> _Selected passage_
* start *

The intervenors supporting the FCC rule made similar arguments, stating that the potential harms of a stay would be significantly greater to them than to the groups opposing the FCC rules. The intervenors include 22 online video and voice over Internet protocol (VoIP) telephone providers, competitive Internet service providers (ISPs), Internet backbone operators, venture capitalists and advocates for privacy, accessibility, consumers and social justice.
“Many Intervenors depend on the pipes controlled by Petitioners for their customers to access Intervenors’ services, even as they compete with Petitioners themselves in the provision of those services,” they said.
The intervenors also said examples of harm provided by smaller ISPs in the petitioners' motion for stay were a smokescreen for the “shrug with which the majority of the industry has greeted the Order.”
Intervenors added that petitioners' “litigation-driven rhetoric is belied by what many of their members have represented to the capital markets.” They and the FCC cited statements by Comcast Corp. and Cablevision Systems Corp. that indicated that Title II-based rules wouldn't significantly impact their businesses.

* end *

> _Stored data_
* start *

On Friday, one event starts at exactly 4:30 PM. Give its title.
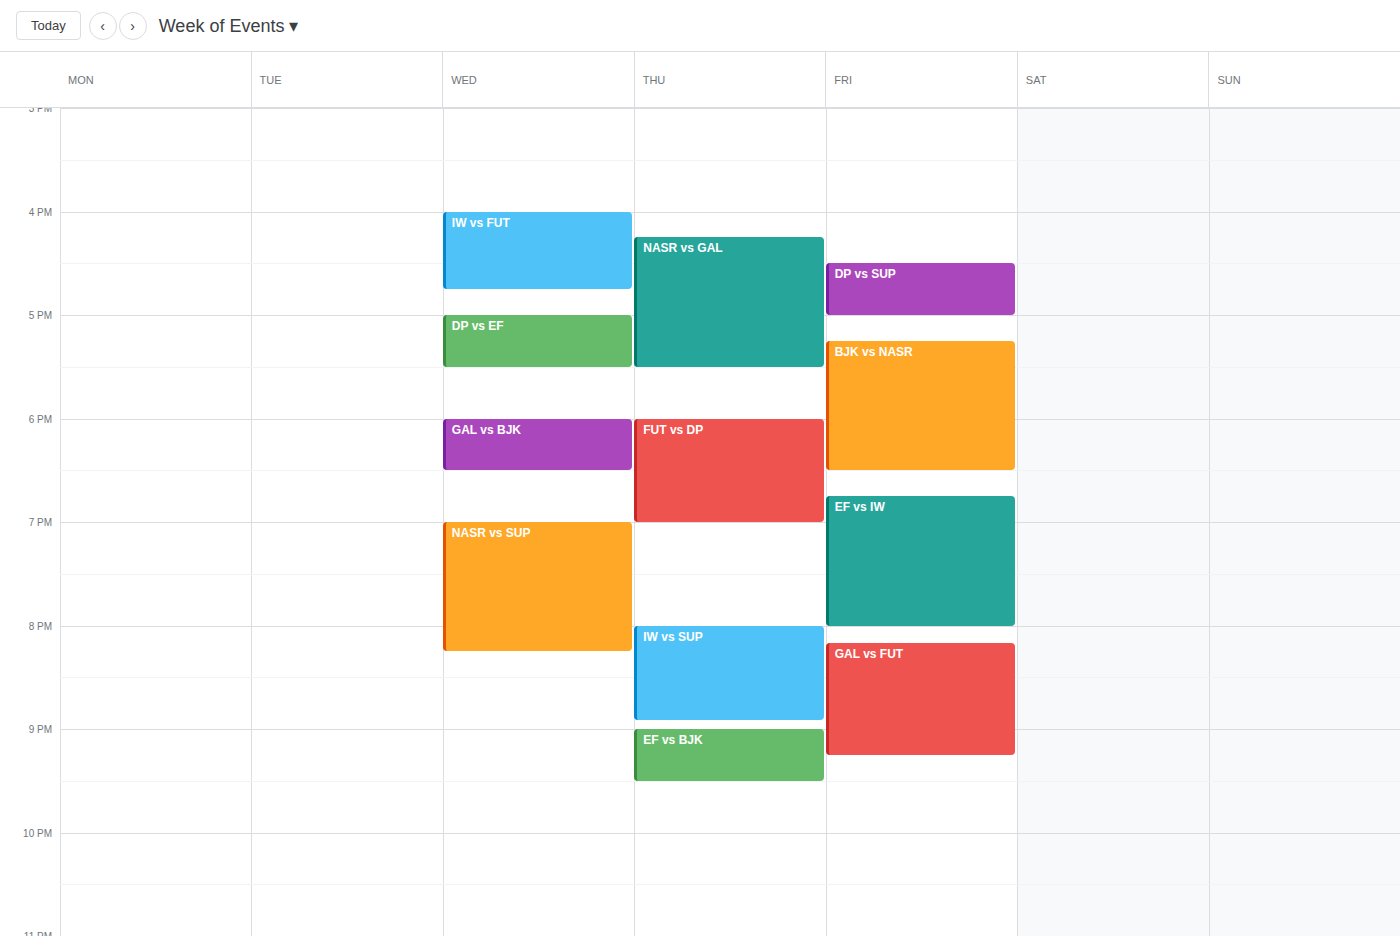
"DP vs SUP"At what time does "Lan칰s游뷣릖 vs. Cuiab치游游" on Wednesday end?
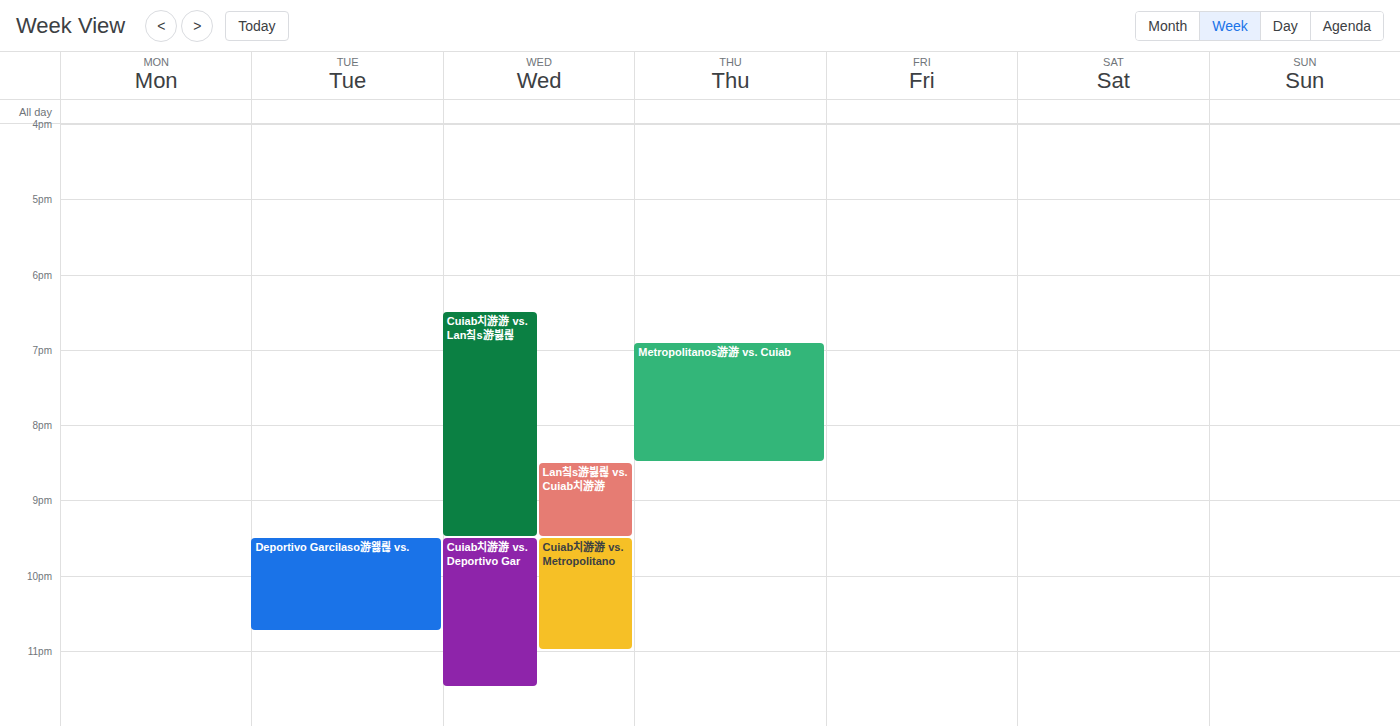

* end *

> _Set exercise 1_
Summarize the passage on the intervenors supporting the FCC rule in two sentences.
> _Set exercise 2_
According to the passage on the intervenors supporting the FCC rule, which two companies made the statements that the intervenors and the FCC cited?
> _Set exercise 3_
For each statement, say whether it agrees with the passage on the intervenors supporting the FCC rule, and quote the words that decide it: (a) The intervenors said a stay would harm them more than it would harm the groups opposing the FCC rules. (b) The intervenors said most of the industry had met the Order with alarm. (c) The cited statements indicated that Title II-based rules would significantly harm the companies' businesses.
The listing has no connection to the passage on the intervenors supporting the FCC rule.

> _Expected answer 1_
A group of intervenors backing the FCC rule, including online video and VoIP providers, competitive ISPs, backbone operators, venture capitalists and various advocates, argued that a stay would harm them far more than it would harm the rule's opponents. They called the smaller ISPs' examples of harm a smokescreen for the industry majority's indifference to the Order and, along with the FCC, cited Comcast and Cablevision statements indicating that Title II-based rules wouldn't significantly affect their businesses.

> _Expected answer 2_
Comcast Corp. and Cablevision Systems Corp.

> _Expected answer 3_
(a) Yes: "the potential harms of a stay would be significantly greater to them than to the groups opposing the FCC rules"
(b) No: "shrug with which the majority of the industry has greeted the Order"
(c) No: "indicated that Title II-based rules wouldn't significantly impact their businesses"